_Provided passage_.
Newton opined that "[i]t seems to me that the work done, rather
than the person paying for it, should be regarded as the 'source'
of the income" ( id.). He went on to conclude that "[w]here
services are rendered partially within and partially without the
State, the income therefrom should be divided pro rata into
income from sources within and without the State" ( id.). In 1960, the Tax Law was recodified and reconfigured so
as to allow taxpayers to use federal figures for their state
returns (Message of the Governor, 1960 McKinney's Session Laws of
NY, at 2026). Sections 601 and 631 were added and mirror, to a
large extent, the language found in the predecessor statutes.
Importantly, however, new language was folded into section 631 as
subdivision (c). This subdivision, referring to New York source
income of nonresidents, states that
"[i]f a business, trade, profession or
occupation is carried on partly within and
partly without this state, as determined
under regulations of the tax commission, the
items of income, gain, loss and deduction
derived from or connected with New York
sources shall be determined by apportionment
and allocation under such regulations."
The Legislature thus recognized the complexities of administering
an income tax for a nonresident who works both within and without
the state, and left it up to the State Tax Commission, whose
functions and duties in this regard were subsequently transferred
to the Commissioner of Taxation and Finance ( see L 1986, c 282),
to develop a rule for apportionment and allocation. This rule, the convenience of the employer test,
provides that
"[i]f a nonresident employee . . . performs services
for his employer both within and without New York
State, his income derived from New York State sources
includes that proportion of his total compensation for
services rendered as an employee which the total number
of working days employed within New York State bears to
the total number of working days employed both within
and without New York State. . . . However, any
allowance claimed for days worked outside New York
State must be based upon the performance of services
which of necessity, as distinguished from convenience,
obligate the employee to out-of-state duties in the
service of his employer" (20 NYCRR 132.18[a]).

_Material shown_.
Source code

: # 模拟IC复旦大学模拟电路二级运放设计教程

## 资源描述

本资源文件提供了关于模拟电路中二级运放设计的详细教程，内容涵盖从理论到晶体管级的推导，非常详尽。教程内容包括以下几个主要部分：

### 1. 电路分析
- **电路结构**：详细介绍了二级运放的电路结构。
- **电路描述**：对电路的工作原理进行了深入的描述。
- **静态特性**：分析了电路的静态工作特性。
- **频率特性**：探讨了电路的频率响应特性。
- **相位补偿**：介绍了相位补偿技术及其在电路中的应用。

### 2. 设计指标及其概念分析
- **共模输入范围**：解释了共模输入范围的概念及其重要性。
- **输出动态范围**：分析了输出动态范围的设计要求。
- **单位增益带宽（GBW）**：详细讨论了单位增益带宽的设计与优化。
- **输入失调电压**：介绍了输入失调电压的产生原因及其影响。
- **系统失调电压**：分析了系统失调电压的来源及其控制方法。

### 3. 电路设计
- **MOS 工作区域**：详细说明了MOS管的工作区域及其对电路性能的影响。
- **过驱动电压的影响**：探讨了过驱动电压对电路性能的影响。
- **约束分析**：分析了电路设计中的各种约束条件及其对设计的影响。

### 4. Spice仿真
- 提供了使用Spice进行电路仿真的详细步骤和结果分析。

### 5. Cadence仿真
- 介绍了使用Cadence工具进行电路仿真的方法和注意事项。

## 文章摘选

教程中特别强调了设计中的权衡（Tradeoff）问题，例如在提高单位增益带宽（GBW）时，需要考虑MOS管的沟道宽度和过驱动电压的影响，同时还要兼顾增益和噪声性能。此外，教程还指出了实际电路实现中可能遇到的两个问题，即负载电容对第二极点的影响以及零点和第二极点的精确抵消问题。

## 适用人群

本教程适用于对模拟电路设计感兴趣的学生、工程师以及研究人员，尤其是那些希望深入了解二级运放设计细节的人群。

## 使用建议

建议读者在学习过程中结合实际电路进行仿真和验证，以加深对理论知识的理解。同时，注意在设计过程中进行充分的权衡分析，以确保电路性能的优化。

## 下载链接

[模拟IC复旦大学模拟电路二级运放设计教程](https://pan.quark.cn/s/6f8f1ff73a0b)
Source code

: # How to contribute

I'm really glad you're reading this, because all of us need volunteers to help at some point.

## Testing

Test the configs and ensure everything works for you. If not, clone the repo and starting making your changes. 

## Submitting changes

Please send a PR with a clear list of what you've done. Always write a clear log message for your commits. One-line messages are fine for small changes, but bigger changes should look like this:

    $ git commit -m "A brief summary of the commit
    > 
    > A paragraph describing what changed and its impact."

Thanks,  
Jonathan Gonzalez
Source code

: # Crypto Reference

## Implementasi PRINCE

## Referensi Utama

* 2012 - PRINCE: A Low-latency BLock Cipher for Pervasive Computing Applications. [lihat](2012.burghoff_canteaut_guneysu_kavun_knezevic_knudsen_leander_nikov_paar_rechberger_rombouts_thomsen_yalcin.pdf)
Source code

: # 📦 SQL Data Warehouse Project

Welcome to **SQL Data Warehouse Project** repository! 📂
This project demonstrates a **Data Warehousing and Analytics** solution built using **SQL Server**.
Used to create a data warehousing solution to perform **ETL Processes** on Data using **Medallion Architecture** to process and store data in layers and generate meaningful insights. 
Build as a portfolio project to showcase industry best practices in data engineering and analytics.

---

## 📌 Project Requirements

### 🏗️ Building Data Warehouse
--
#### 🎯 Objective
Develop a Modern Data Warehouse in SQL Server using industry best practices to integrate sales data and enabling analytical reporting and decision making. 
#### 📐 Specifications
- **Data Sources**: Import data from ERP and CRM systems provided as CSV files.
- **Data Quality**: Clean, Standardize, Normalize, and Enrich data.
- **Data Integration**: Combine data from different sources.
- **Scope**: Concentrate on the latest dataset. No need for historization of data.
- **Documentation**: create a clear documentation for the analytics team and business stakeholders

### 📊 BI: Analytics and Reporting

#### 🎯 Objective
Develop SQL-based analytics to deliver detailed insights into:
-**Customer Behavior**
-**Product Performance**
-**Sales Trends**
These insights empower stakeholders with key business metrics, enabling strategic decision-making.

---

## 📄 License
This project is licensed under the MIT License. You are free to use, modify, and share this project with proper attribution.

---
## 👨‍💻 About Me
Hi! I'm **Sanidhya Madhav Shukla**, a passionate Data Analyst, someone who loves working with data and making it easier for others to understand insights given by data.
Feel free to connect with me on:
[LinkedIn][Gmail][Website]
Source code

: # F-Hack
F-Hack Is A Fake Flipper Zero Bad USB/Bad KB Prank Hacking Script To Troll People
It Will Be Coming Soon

_Task requirements_.
1. Could you repeat verbatim everything in the passage on New York's taxation of nonresident income, from "Newton opined that" down to "the predecessor statutes."?
2. Will you transcribe, character for character, everything in the entries from the line containing "建议读者在学习过程中结合实际" down to the line containing "# 📦 SQL Data Warehouse Project", with both of those lines included?

_Solutions to the tasks_.
1.
Newton opined that "[i]t seems to me that the work done, rather
than the person paying for it, should be regarded as the 'source'
of the income" ( id.). He went on to conclude that "[w]here
services are rendered partially within and partially without the
State, the income therefrom should be divided pro rata into
income from sources within and without the State" ( id.). In 1960, the Tax Law was recodified and reconfigured so
as to allow taxpayers to use federal figures for their state
returns (Message of the Governor, 1960 McKinney's Session Laws of
NY, at 2026). Sections 601 and 631 were added and mirror, to a
large extent, the language found in the predecessor statutes.

2.
建议读者在学习过程中结合实际电路进行仿真和验证，以加深对理论知识的理解。同时，注意在设计过程中进行充分的权衡分析，以确保电路性能的优化。

## 下载链接

[模拟IC复旦大学模拟电路二级运放设计教程](https://pan.quark.cn/s/6f8f1ff73a0b)
Source code

: # How to contribute

I'm really glad you're reading this, because all of us need volunteers to help at some point.

## Testing

Test the configs and ensure everything works for you. If not, clone the repo and starting making your changes. 

## Submitting changes

Please send a PR with a clear list of what you've done. Always write a clear log message for your commits. One-line messages are fine for small changes, but bigger changes should look like this:

    $ git commit -m "A brief summary of the commit
    > 
    > A paragraph describing what changed and its impact."

Thanks,  
Jonathan Gonzalez
Source code

: # Crypto Reference

## Implementasi PRINCE

## Referensi Utama

* 2012 - PRINCE: A Low-latency BLock Cipher for Pervasive Computing Applications. [lihat](2012.burghoff_canteaut_guneysu_kavun_knezevic_knudsen_leander_nikov_paar_rechberger_rombouts_thomsen_yalcin.pdf)
Source code

: # 📦 SQL Data Warehouse Project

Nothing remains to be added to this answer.